In the next few months, Schaefer hopes to put an additional 2,000 piglets in his fattening shed, where he is building new pigsties. He would thus expand biogas production, both to generate more electricity and to feed the kilns, replacing the burning of briquettes and wood waste.
The businessman has 19 years of experience with biogas, initially focused on burning it as a substitute for firewood, which was scarce, and on preventing pollution. As he explains, he proudly points to his “smokeless” fireplace.
In 2013, rising costs forced him to expand the biodigester and install the electric generator.
He also had to automate his factory to survive. “In the past we employed up to 90 workers, today there are only 20 and production has risen threefold,” he said.
Behind the progress made was great persistence, the ironing out of numerous problems and third party assistance. Sometimes he almost gave up, he confessed. Some solutions came to him by chance, like the biodigestion mixer recommended by a German embassy official, during a visit to his company.
Similarly, he learned about the advantages of incorporating waste whey into cheese production.

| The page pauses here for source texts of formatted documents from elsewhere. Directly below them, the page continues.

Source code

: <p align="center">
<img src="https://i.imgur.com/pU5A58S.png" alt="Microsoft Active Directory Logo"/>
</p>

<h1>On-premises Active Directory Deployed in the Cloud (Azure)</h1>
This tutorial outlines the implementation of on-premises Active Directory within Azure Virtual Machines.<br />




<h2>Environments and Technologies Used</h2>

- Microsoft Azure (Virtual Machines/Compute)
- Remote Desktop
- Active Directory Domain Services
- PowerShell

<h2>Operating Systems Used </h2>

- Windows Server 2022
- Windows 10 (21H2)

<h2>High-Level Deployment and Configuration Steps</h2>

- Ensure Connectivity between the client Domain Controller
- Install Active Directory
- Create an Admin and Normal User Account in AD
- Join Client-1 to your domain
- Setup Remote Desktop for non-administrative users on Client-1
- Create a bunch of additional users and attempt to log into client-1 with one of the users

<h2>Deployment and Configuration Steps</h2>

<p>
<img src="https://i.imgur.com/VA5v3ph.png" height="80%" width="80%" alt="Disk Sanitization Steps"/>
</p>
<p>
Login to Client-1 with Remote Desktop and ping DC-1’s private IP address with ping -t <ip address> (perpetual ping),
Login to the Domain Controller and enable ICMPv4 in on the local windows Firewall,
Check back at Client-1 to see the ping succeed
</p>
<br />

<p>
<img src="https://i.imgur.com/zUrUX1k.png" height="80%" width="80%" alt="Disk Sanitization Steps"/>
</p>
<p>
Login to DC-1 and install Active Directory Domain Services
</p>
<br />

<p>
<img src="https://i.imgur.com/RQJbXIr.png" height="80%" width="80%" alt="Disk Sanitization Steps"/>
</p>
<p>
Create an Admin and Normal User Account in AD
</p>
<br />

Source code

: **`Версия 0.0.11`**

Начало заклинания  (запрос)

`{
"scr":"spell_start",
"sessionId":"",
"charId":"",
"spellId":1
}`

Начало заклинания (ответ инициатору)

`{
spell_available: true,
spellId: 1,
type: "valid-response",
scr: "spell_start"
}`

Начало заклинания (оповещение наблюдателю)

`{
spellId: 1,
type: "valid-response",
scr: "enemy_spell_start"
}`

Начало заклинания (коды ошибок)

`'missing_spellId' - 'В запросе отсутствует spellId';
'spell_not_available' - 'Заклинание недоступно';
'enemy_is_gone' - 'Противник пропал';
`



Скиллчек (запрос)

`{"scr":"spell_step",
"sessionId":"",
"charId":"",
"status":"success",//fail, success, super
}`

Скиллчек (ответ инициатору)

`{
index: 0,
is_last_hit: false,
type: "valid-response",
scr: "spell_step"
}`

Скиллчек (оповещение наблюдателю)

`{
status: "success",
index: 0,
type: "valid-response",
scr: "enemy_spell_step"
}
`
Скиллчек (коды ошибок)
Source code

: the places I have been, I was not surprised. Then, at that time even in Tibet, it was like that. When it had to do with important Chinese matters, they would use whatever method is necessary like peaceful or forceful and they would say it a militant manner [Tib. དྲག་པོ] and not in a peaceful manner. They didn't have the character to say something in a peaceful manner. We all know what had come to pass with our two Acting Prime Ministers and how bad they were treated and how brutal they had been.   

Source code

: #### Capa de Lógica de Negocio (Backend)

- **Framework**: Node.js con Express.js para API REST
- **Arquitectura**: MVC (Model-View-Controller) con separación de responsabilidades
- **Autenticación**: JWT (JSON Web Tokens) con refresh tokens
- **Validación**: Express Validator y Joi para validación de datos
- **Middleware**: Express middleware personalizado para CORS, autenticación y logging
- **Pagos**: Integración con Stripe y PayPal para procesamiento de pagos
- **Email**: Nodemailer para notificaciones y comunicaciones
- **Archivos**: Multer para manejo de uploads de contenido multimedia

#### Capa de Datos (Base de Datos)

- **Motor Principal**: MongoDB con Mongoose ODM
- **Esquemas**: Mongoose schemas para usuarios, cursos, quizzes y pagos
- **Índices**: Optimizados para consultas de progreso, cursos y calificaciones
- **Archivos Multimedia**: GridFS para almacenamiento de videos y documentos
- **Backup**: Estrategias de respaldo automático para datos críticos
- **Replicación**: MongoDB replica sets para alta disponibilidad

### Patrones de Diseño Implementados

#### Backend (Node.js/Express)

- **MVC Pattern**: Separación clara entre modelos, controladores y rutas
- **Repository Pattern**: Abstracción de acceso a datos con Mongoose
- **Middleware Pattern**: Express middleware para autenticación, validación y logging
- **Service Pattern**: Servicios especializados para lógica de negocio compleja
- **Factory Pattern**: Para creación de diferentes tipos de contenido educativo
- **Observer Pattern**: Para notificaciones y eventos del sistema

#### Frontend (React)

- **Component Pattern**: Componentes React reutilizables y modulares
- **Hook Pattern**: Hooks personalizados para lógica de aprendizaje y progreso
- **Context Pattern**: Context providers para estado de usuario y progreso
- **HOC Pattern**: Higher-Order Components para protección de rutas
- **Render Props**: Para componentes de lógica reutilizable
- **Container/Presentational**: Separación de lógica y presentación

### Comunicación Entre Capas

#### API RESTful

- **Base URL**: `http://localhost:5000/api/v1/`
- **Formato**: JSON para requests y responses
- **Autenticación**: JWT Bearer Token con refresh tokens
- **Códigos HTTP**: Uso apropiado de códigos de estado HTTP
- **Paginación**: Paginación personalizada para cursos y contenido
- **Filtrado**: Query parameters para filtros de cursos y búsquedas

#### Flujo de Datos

This offers the dairy industry a sure way to dispose of it, while preventing pollution.
The main source of learning, technical support and drive for the various projects in western Paraná is the International Center for Renewable Energy-Biogas (CIBiogas), which operates in the Itaipu Technology Park.
Founded in 2013 as a non-profit association of 27 national, local and international institutions, CIBIogas has a specialised laboratory and implemented 11 biogas projects on farms and in agribusiness enterprises.
It is an energy source with varied uses and inputs that requires a lengthy learning process and depends on business models and markets that have yet to be defined and are not yet consolidated, said Rafael González, director of Technological Development at CIBiogás.
Each project has its unique characteristics. Changes in animal feed, which primarily seek to improve the production of meat or eggs, for example, can negatively affect the production of biogas.
“The hormones in pigs change their waste and biogas,” González told IPS.
There are also differences between animal manures, said Daiana Martinez, information analyst at CIBiogas. Cattle manure, for example, is more productive, but contains a high level of hydrogen sulfide (H2S) that causes corrosion, requiring more refining.
González said biomethane is the fuel currently used by 82 Itaipu cars and has already been approved in tests with tractors, buses and other large vehicles. It is best to produce it from bird droppings, which facilitate the removal of hydrogen sulfide and carbon dioxide, he explained.
Biogas can meet up to 36 percent of the electricity consumption of this South American country, which is the size of a continent and is home to 210 million people, CIBiogas estimates.
This potential is basically divided between agricultural waste, which includes livestock and sugarcane vinasse, and urban waste, including sewage and garbage dumps.
In addition to avoiding pollution and the emission of greenhouse gases, biogas has been shown by local experience to promote local development, through energy projects and a chain of businesses, such as equipment industries, services and productive arrangements, González said.